RECORDS FOR THE EXERCISE:

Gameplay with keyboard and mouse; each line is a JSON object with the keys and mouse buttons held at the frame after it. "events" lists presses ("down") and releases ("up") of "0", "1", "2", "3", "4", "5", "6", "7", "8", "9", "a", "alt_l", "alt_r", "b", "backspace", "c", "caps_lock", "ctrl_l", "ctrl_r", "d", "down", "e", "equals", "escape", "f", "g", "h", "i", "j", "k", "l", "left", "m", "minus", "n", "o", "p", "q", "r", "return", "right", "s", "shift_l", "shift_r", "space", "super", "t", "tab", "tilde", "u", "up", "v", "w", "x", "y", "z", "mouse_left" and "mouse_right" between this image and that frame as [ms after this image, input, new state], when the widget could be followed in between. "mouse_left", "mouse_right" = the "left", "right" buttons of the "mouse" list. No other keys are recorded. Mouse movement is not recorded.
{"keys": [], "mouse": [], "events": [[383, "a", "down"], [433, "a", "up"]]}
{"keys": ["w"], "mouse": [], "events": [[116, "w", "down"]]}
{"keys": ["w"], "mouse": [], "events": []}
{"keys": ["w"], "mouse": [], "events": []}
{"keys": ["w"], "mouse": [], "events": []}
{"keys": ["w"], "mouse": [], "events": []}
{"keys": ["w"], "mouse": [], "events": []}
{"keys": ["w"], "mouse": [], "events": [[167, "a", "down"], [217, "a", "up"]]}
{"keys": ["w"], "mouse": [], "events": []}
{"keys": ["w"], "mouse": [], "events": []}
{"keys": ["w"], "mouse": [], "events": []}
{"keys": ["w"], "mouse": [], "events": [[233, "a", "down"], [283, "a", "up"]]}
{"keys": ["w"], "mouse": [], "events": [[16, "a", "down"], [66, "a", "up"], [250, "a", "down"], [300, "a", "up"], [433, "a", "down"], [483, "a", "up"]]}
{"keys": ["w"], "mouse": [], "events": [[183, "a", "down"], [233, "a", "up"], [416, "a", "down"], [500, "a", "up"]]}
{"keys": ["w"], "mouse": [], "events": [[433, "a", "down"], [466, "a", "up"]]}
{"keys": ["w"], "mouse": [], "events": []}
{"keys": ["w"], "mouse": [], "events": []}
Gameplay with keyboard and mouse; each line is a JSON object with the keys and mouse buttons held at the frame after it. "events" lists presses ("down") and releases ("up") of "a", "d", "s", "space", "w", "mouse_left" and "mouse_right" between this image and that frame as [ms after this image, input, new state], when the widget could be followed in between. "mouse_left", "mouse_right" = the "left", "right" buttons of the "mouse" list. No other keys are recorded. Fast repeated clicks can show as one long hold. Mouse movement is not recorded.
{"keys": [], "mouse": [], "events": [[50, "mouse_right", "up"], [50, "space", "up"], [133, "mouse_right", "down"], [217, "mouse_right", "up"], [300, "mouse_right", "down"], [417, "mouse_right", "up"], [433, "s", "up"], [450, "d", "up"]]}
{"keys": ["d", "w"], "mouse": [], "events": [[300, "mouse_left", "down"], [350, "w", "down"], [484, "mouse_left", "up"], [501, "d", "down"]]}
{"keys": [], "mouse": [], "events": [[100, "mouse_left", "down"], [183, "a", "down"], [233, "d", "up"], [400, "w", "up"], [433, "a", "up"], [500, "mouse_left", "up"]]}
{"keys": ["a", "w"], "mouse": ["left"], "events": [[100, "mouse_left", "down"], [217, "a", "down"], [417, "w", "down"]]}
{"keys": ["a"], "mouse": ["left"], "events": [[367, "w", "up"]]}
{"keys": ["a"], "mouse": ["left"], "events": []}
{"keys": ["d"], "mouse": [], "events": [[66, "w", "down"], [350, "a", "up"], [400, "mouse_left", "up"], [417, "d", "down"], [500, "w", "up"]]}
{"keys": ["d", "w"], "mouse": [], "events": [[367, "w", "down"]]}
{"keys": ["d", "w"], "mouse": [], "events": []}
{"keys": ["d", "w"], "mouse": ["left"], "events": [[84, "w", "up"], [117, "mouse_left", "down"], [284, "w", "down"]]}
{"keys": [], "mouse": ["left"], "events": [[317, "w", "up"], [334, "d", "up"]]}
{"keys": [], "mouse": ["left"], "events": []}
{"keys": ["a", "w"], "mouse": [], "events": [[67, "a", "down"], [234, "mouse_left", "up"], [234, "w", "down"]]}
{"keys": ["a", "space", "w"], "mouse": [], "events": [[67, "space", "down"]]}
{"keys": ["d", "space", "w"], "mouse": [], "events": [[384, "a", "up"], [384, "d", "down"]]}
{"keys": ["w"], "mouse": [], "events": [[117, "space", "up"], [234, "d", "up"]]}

TASK BRIEF: Each line above that contains the word "keyboard" counts once; give the total and no other text.

RESPONSE AREA: 2